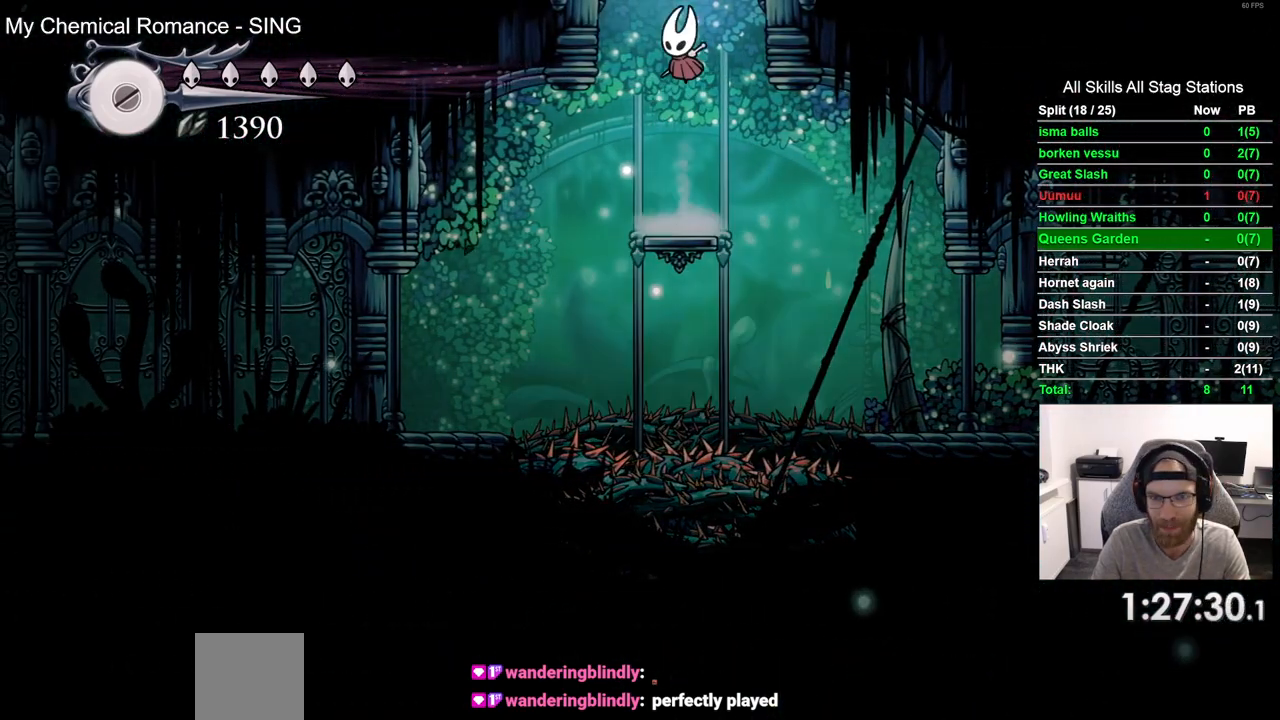
{"buttons": [], "left_stick": "center", "right_stick": "center", "events": [[183, "DPAD_RIGHT", "down"], [417, "DPAD_RIGHT", "up"], [450, "CROSS", "up"]]}
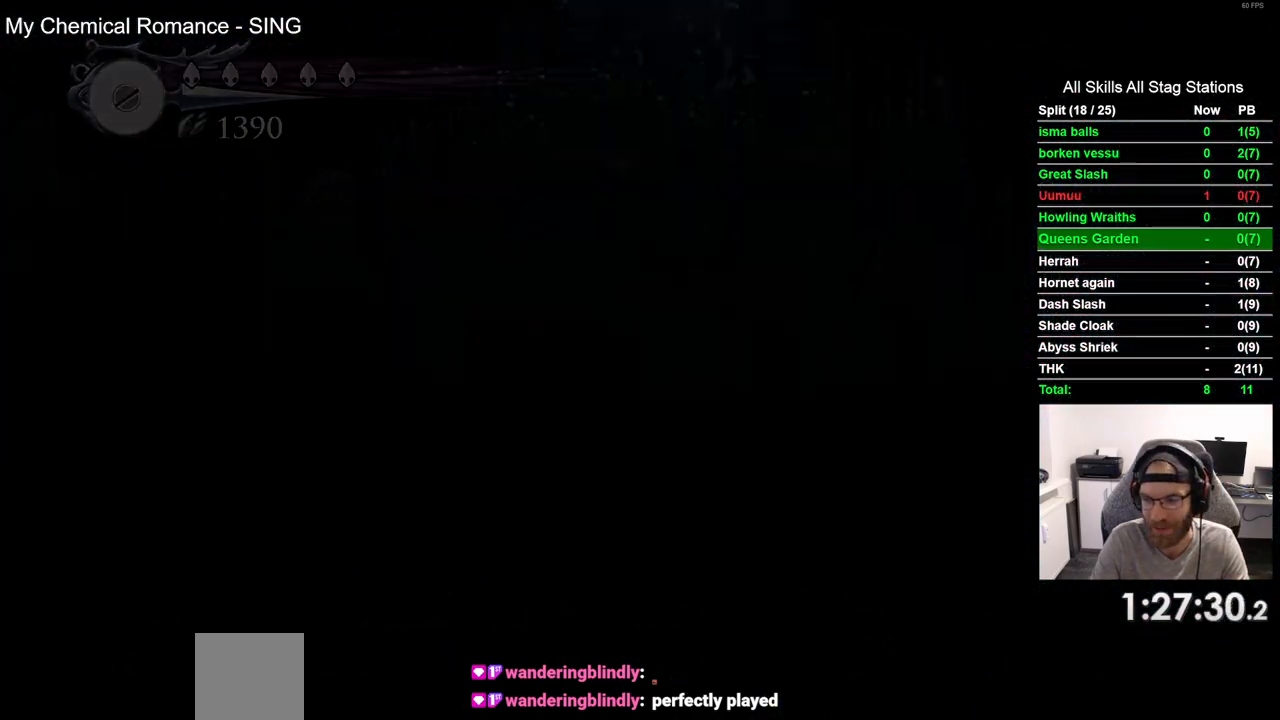
{"buttons": [], "left_stick": "center", "right_stick": "center", "events": []}
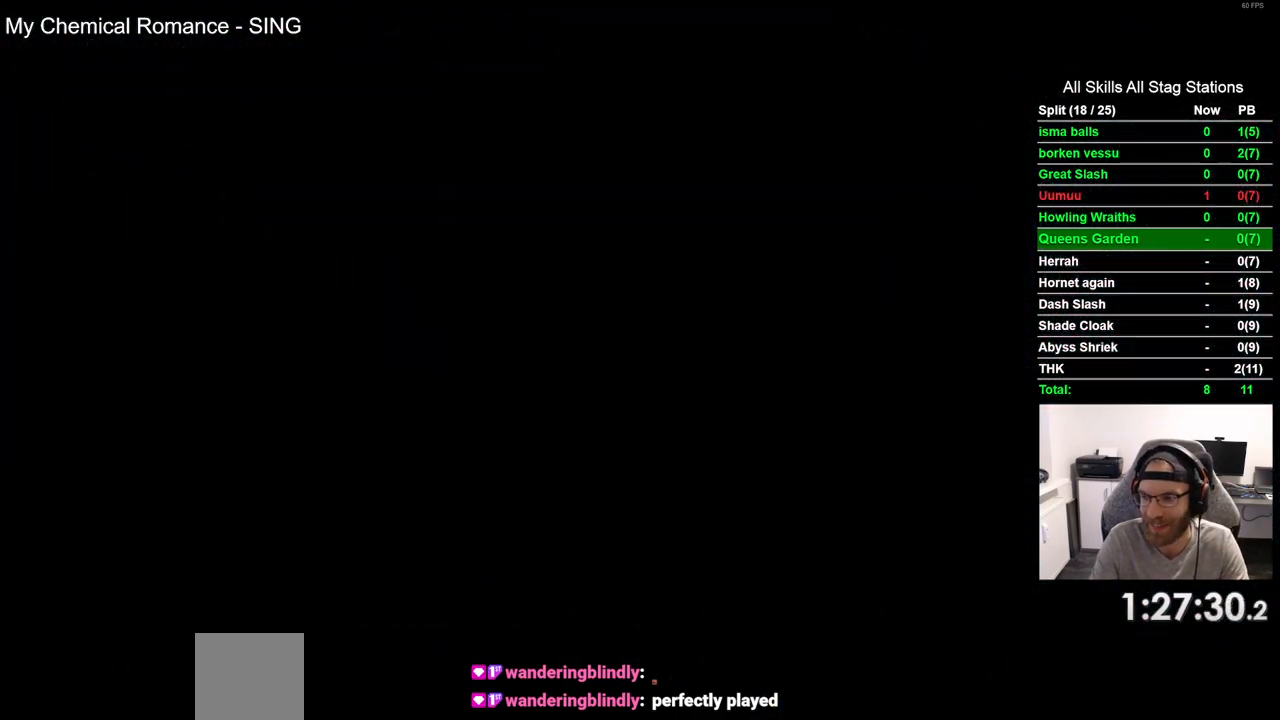
{"buttons": [], "left_stick": "center", "right_stick": "center", "events": []}
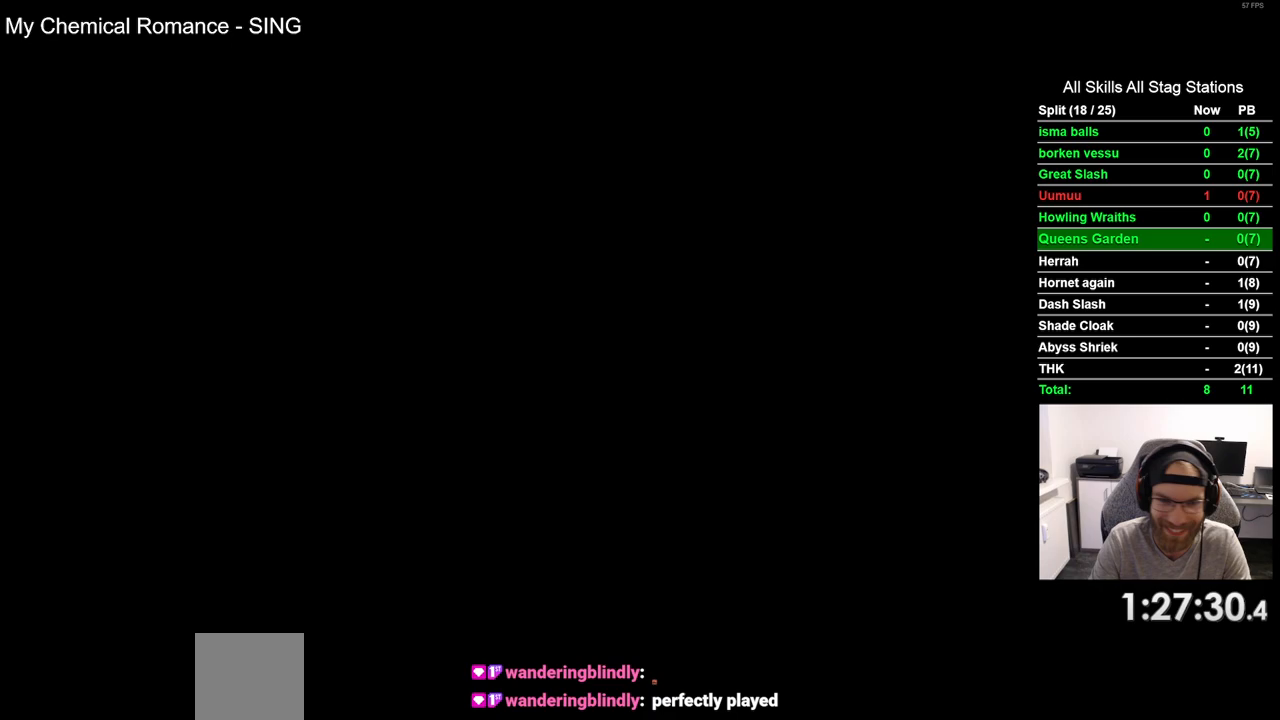
{"buttons": ["CROSS", "DPAD_RIGHT"], "left_stick": "center", "right_stick": "center", "events": [[450, "DPAD_RIGHT", "down"], [483, "CROSS", "down"]]}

--------------------------------

(Requirement) The word to find is "CROSS". Copy every line of the data that holds it.

(Exercise output)
{"buttons": [], "left_stick": "center", "right_stick": "center", "events": [[183, "DPAD_RIGHT", "down"], [417, "DPAD_RIGHT", "up"], [450, "CROSS", "up"]]}
{"buttons": ["CROSS", "DPAD_RIGHT"], "left_stick": "center", "right_stick": "center", "events": [[450, "DPAD_RIGHT", "down"], [483, "CROSS", "down"]]}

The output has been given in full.